"What now?" he gasped, pulling on his slipper and looking anxiously from one to the other.

"Punish this pudding burner!" commanded the Pasha angrily. "Put him—"

"In jail!" chuckled Ippty. "In other words you are to incarcerate the cook." The Chief Scribe loved long words and knew almost as many as the crossword puzzle makers.

"But your Highness," objected the Grand Vizier, pointing his long finger, "the prison is already overcrowded. Could we not, could we not cut off his—" Hasha looked imploringly at Fizzenpop, and the Grand Vizier, clearing his throat, finished hastily, "cut off his allowance instead?"

"No!" thundered Irasha furiously, "I'll be peppered if I will. Prison is the place for him! Out of my sight, scullion!" He waved contemptously at the cook.

"All right," sighed Fizzenpop, "I'll put him in the cell with your grand uncle." (The Pasha's grand uncle had been flung into prison for beating the Rash sovereign at chess.) "But remember," warned the Grand Vizier, as Hasha was led disconsolately away by the guards, "remember there is not room for another person. Your Highness will have to find some other way to dispose of prisoners."

"What can I do?" mumbled the Pasha, leaning sulkily on his elbow.

"If you'd take my advice, you'd set them all free," said Fizzenpop calmly. "With half the population in prison, how do you expect to get any work done?"

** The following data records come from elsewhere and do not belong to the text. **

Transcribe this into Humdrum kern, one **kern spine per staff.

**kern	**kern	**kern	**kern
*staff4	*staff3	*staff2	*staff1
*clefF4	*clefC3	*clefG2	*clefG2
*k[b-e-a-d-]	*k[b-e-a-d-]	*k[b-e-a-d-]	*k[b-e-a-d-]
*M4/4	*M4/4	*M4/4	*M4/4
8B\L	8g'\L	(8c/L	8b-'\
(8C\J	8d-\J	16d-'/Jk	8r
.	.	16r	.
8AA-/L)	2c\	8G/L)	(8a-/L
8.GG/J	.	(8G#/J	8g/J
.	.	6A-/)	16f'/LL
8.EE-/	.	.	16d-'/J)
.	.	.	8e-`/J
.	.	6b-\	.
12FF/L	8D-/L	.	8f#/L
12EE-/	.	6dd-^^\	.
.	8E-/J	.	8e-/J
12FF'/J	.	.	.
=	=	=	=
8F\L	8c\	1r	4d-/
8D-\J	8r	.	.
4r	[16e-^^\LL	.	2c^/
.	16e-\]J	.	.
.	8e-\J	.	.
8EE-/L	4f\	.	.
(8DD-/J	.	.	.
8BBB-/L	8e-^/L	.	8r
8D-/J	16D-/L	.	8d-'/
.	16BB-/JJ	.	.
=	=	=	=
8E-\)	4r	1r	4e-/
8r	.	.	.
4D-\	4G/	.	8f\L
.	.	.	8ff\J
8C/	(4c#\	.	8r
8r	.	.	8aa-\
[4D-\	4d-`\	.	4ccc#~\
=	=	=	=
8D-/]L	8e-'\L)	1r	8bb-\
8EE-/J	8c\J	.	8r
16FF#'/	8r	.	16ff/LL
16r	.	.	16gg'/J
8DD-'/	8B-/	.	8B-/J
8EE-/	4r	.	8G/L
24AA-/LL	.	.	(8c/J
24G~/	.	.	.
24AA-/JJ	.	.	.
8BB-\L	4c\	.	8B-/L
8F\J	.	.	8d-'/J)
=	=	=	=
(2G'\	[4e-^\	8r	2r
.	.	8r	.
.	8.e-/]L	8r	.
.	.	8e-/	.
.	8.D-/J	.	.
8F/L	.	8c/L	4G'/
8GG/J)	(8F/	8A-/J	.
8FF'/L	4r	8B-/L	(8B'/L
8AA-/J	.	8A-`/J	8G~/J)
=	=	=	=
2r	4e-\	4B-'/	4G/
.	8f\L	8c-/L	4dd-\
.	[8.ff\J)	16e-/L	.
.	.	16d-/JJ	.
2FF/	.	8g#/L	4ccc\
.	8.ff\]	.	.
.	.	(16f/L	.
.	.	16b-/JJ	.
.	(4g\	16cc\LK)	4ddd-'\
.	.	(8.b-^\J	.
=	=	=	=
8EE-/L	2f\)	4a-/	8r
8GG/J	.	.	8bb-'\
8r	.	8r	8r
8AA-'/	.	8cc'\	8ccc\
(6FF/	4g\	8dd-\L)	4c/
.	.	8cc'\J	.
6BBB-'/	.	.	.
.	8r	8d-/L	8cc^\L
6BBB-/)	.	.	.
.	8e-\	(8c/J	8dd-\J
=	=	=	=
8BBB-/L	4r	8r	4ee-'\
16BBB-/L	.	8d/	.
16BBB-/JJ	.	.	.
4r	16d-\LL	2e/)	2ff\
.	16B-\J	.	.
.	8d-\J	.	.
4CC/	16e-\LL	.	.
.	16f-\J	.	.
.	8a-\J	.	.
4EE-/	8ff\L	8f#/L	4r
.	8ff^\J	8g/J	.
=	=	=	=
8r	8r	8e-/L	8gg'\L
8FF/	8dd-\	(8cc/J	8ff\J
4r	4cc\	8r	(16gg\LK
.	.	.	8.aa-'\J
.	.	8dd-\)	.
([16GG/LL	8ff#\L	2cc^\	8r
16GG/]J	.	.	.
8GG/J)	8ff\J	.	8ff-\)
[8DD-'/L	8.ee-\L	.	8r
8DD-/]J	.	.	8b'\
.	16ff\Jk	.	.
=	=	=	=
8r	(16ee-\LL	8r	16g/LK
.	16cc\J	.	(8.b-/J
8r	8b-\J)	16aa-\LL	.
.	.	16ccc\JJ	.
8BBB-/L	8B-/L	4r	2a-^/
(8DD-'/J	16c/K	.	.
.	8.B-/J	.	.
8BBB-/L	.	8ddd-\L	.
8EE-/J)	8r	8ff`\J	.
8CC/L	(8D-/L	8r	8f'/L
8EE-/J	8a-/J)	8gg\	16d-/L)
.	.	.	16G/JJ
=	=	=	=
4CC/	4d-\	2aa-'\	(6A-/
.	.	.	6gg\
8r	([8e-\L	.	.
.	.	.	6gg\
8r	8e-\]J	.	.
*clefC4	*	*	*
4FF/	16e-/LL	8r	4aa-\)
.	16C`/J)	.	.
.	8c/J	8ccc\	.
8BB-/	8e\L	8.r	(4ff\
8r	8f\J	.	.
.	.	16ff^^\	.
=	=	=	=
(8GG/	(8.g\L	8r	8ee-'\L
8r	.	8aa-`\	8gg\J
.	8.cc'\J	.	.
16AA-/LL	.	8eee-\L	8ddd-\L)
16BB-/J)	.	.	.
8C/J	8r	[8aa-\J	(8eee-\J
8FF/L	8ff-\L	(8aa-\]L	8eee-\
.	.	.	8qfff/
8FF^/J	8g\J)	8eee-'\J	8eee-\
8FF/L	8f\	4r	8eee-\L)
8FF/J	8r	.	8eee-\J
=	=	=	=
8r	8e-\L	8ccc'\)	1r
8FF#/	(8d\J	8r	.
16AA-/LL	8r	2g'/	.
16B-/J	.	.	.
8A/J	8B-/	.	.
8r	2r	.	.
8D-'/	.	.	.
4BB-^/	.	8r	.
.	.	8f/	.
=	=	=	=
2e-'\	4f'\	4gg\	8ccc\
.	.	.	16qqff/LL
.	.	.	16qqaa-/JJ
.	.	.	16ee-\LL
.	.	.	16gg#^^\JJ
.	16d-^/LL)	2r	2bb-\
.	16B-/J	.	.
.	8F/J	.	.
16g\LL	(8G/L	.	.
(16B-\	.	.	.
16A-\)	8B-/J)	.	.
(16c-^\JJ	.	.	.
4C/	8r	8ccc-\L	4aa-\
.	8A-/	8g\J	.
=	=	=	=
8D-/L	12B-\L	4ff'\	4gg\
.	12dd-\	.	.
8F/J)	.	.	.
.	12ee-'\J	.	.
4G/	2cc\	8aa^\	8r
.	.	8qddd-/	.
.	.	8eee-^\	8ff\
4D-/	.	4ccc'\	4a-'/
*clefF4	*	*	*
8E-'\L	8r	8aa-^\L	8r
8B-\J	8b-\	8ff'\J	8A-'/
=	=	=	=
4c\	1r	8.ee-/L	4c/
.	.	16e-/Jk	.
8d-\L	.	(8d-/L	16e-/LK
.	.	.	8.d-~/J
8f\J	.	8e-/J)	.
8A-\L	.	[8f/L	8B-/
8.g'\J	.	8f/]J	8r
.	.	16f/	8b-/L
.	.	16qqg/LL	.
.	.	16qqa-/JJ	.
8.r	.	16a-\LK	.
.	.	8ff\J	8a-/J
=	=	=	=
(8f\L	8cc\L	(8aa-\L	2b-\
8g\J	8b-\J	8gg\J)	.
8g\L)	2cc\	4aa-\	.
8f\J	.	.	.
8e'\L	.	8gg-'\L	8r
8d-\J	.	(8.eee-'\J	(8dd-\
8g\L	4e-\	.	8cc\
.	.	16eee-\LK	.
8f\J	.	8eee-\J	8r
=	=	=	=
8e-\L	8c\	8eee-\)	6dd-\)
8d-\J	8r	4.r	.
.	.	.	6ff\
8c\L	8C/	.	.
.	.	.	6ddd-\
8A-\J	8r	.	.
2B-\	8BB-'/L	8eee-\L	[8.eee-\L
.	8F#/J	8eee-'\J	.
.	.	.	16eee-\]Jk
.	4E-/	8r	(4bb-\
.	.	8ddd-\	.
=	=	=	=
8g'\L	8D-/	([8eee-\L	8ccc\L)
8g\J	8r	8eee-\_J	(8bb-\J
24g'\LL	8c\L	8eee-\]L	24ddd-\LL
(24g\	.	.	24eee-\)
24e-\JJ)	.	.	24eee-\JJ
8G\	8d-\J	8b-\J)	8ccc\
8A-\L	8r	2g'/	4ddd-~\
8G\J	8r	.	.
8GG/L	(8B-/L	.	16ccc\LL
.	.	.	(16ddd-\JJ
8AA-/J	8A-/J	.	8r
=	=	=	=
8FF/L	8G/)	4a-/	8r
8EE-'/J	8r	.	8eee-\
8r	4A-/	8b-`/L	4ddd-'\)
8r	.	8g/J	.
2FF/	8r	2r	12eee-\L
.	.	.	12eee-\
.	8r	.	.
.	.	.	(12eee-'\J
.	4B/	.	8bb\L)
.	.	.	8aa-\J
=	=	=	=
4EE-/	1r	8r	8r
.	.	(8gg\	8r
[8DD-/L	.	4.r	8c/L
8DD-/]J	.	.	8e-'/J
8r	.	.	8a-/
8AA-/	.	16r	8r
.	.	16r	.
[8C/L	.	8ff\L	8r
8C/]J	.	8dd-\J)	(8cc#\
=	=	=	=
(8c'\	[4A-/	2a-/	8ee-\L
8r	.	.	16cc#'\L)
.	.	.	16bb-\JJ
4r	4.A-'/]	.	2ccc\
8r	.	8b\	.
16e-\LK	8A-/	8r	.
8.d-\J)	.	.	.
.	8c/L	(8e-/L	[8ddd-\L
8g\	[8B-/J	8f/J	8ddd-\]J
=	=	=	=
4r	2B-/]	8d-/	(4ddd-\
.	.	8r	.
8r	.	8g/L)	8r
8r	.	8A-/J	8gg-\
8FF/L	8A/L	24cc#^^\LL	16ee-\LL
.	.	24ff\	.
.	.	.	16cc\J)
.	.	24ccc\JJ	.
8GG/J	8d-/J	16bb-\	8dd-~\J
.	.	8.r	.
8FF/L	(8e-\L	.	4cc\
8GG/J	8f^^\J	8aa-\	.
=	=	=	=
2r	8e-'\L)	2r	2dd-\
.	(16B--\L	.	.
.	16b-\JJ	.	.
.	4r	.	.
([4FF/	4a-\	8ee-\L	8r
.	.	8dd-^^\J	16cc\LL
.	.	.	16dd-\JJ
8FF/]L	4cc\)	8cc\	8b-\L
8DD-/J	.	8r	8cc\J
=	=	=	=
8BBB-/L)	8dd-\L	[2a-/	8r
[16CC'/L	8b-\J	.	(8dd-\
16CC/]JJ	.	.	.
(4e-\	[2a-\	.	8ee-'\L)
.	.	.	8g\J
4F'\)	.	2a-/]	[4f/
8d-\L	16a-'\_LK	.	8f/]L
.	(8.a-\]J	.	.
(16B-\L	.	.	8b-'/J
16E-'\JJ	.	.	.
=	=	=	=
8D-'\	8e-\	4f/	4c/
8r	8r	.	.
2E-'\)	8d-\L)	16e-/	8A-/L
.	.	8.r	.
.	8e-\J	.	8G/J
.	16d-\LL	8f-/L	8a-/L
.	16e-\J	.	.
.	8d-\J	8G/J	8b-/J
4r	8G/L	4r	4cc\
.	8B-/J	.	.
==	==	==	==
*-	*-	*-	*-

"Well, why don't they behave themselves then?" demanded the Pasha fretfully. Fizzenpop sighed again, but made no further answer. What use to ask this wicked little ruler why he did not behave himself? Half the arrests in Rash were for no reason at all, and as you are probably puzzling about the location of this singular country, I must tell you that Rash is a small pink Kingdom, in the southwestern country of Ev and directly across the Deadly Desert from the Fairyland of Oz. The Rashes, it is true, are a hasty and hot-tempered race and always breaking out in spots, but they are warm-hearted and generous as well, and with just treatment and proper handling, as loyal subjects as a sovereign could ask for. But Irasha, the present Pasha, was neither just nor wise. He had seized the throne by treachery and was feared and hated by the entire Rash nation, so that one revolution followed another and the realm was in a constant state of uproar. Again and again poor old Fizzenpop would make up his mind to retire, but feeling that he could serve his countrymen better by remaining, had stayed on, enduring the terrible tempers of the Pasha and living for the day when the rightful ruler should be restored to the throne.